His desk is an antique, like all of the furniture in the room, and she catches him standing up from his chair and pulling on his jacket. “Not so fast,” she says, and he says, “Oh!” and fumbles the correct set of glasses into place, so that he might see her.

“Oh,” he says again. “Lela?”

“I need your help.”

“But it’s late? It’s time to close?” He pulls out a golden pocket watch and unlatches its cover. “Isn’t it?”

“I wouldn’t ask if it wasn’t important.”

“Of course you wouldn’t.” He winds the watch and tucks it away. “Would you?”

Again, the voice sounds over the loudspeakers—announcing that the store has closed, that all customers must depart immediately—and Daniel winces as if he’s been caught doing something indecent.
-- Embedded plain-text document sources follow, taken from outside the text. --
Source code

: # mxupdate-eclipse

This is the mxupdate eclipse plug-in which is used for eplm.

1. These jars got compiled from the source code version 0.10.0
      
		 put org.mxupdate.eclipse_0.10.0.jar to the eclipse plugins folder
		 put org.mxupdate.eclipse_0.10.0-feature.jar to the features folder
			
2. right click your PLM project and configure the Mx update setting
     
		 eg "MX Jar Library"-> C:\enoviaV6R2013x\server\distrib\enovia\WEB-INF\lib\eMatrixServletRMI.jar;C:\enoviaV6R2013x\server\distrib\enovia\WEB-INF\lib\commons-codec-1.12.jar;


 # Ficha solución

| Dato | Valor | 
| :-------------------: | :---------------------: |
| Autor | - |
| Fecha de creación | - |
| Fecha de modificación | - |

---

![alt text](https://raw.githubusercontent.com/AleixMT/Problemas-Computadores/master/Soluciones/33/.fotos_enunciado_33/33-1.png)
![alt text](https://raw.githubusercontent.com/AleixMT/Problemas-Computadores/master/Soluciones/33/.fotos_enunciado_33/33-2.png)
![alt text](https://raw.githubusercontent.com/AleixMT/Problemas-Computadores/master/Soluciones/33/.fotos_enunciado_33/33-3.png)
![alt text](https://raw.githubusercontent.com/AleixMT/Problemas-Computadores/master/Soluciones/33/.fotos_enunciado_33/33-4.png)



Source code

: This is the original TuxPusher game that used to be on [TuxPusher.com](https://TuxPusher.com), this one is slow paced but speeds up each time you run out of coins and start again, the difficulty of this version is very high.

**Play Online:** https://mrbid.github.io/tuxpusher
Then he sighs and begins to peel off his jacket. “Well, if it’s important, I suppose we’d better sit down for a chat?”

She reaches into her purse and withdraws the skull and sets it delicately on the desk before him. “Tell me about these symbols.”

?

An hour later, the store is dark and she sits alone in an oasis of light thrown from a lamp with a stained-glass shade. A pile of books sits before her on the desk. Daniel fetched them for her—most from the Purple Room, where they keep the occult books—and set them in a neat stack that she immediately disarranged.

“This’ll be great,” she said. “You’re the best.” She convinced Daniel to leave her here—it’s not the first time—so long as she promised not to cause, as he put it, “any disorder that I shall come to regret, yes?”

She promised.

She takes notes in a yellow legal tablet. First replicating the designs on the skull and indicating the different vectors they come from—snout, left and right cheekbone, forehead, cranium. There are circles and crescents and triangles and stars and what looks like a whirlpool design.